Tuesday, July 3, 2012

Has Homosexuality Become the New Normal?




The Christian Diarist ^ | July 3, 2012 | JP

One needn’t have had “gaydar” to know that Anderson Cooper was homosexual. That’s why the significance of the CNN anchor’s declaration yesterday – “I’m gay always have been, always will be” – is not that he made it, but that he felt so empowered to do so.
In an email to Andrew Sullivan, a fellow homosexual who authors a blog for the Daily Beast, Cooper explained that he was reminded recently “that while as a society we are moving toward greater inclusion and equality for all people, the tide of history only advances when people make themselves fully visible.”
That’s the gay strategy – to “make themselves fully visible.” As Sullivan wrote on his blog, “The visibility of gay people is one of the core means for our equality.”
That’s why gay rights activists so often state that every one of us knows someone or another who is gay.
The implication is that homosexuals constitute a sizable minority; that they deserve to be full integrated into every area of society, from the military to the Boy Scouts; that they deserve to be accorded the very same rights as heterosexuals, from marriage to adoption of children.
But homosexuals are not nearly as sizable a minority as the unsuspecting American public has been misled to believe.
Sure, most of us know someone or another who is gay. But most of us also know someone or another who is Asian.
Asians constitute a mere 5 percent of the U.S. population, which most of us would not consider sizeable. And the homosexual population is not even half that of the Asian population.
That’s not the disinformation of one of the “pastors calling for the death of gay people,” as Sullivan decried, but the fact-based conclusion of Garance Franke-Ruta, a senior editor at The Atlantic magazine.
In an article published this past spring, Franke-Ruta, who is no conservative, no evangelical Christian, pointed to an April 2011 study by the Williams Institute, a gay and lesbian think tank at UCLA, which calculated that only 1.7 percent of Americans between 18 and 44 are homosexual.
Given that data, wrote Franke-Ruta, the size of the gay population has been “massively overestimated” by members of the American public. She points to a Gallup poll last year in which those surveyed figured that gays and lesbians made up more than 25 percent of theU.S.population.
That so many Americans mistakenly believe that the homosexual population is 15 times larger than it actually is shows how successful gay rights activists have been in portraying their constituency as a sizable minority.
And they have managed to do so because of their prominence in such highly visible professions as media, entertainment and politics.
Indeed, Cooper’s acknowledgement yesterday that he is gay “and proud” was preceded several months ago by a similar announcement by fellow CNN anchor Don Lemon.
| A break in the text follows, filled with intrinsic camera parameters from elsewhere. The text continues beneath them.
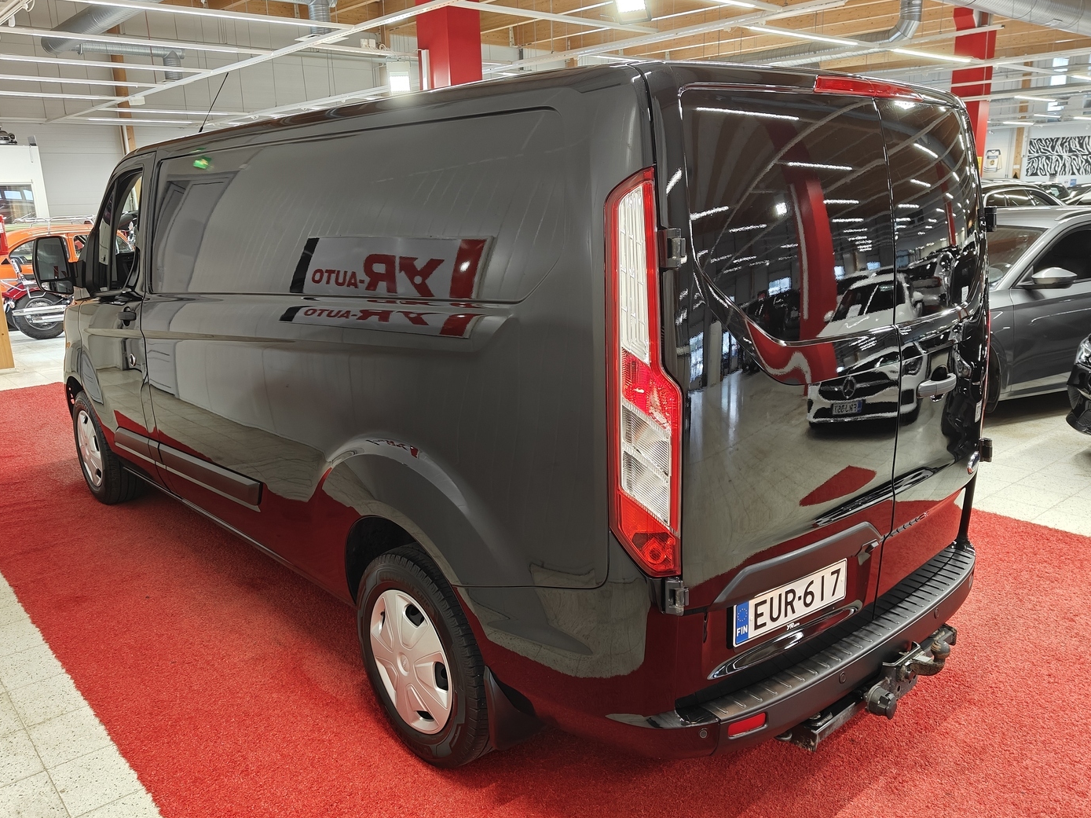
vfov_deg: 49.7
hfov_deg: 63.5
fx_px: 882
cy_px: 421
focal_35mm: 28
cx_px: 543
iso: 100
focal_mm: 5.59
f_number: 1.8
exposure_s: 1/50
And it will surprise hardly anyone when and if a former CNN anchor, currently working for a rival network, follows the lead of Lemon and Cooper.
Meanwhile, a recent issue of Entertainment Weekly featured a cover story on “The New Art of Coming Out.” It celebrates “the new casual methods celebrities are using to reveal their sexuality publicly for the first time.”
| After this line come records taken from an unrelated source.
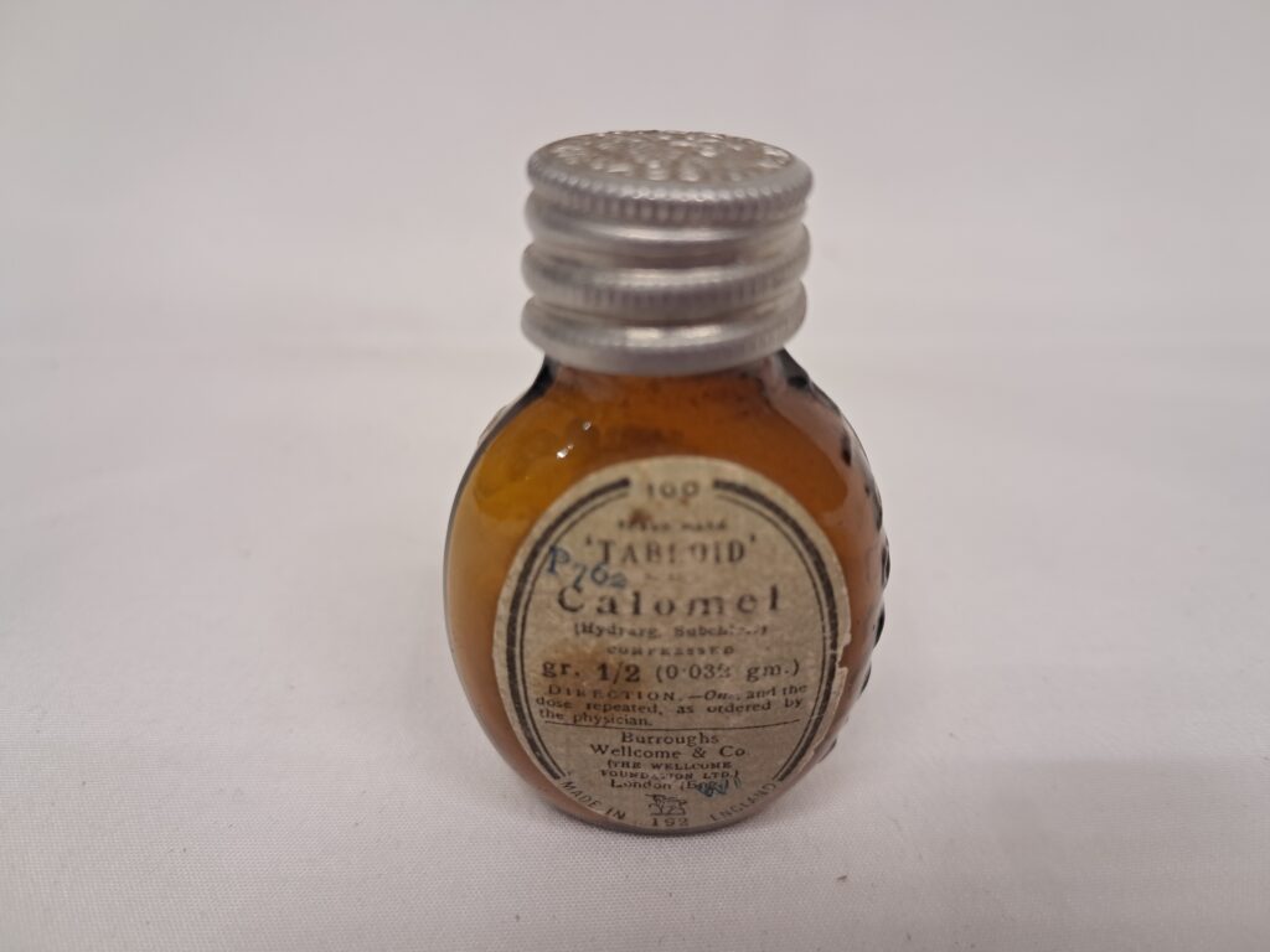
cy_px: 476
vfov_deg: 51.4
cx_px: 635
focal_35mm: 27
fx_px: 991
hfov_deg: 65.3
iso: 64
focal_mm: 4
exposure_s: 1/50
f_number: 1.8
That includes such Hollywood gays as Jim Parsons, a cast member on CBS’ “The Big Bang Theory,” Zachary Quinto, who appeared on NBC’s “Heroes,” before moving on to such movies as Star Trek, Matt Bomer, star of USA Network’s “White Collar,” Jesse Tyler, of ABC’s “Modern Family” and Jane Lynch, of FOX’s “Glee.”
Then there’s the political world, where homosexuality is no longer the liability with voters it once was. Indeed, the Gay and Lesbian Victory Fund, which makes campaign contributions to homosexual candidates throughout the country, says there are more than 1,000 open gay elected officials serving at some level or another in government.
And the gay community has a very special relationship with the Obama administration, which, according to the Victory Fund, has appointed more than 250 gays, lesbians, bi-sexuals, and transgenders to full-time and advisor positions with the executive branch, “more than all know LGBT appointments of other presidential administrations combined.”
The success of homosexuals in infiltrating the media, Hollywood and politics explains why so many Americans have been duped into believing that every fourth person is gay or lesbian or (other).
It also explains how the tiny minority has managed to advance its ungodly agenda, over the objection of the majority of Americans who continue to believe that homosexuality is a sin.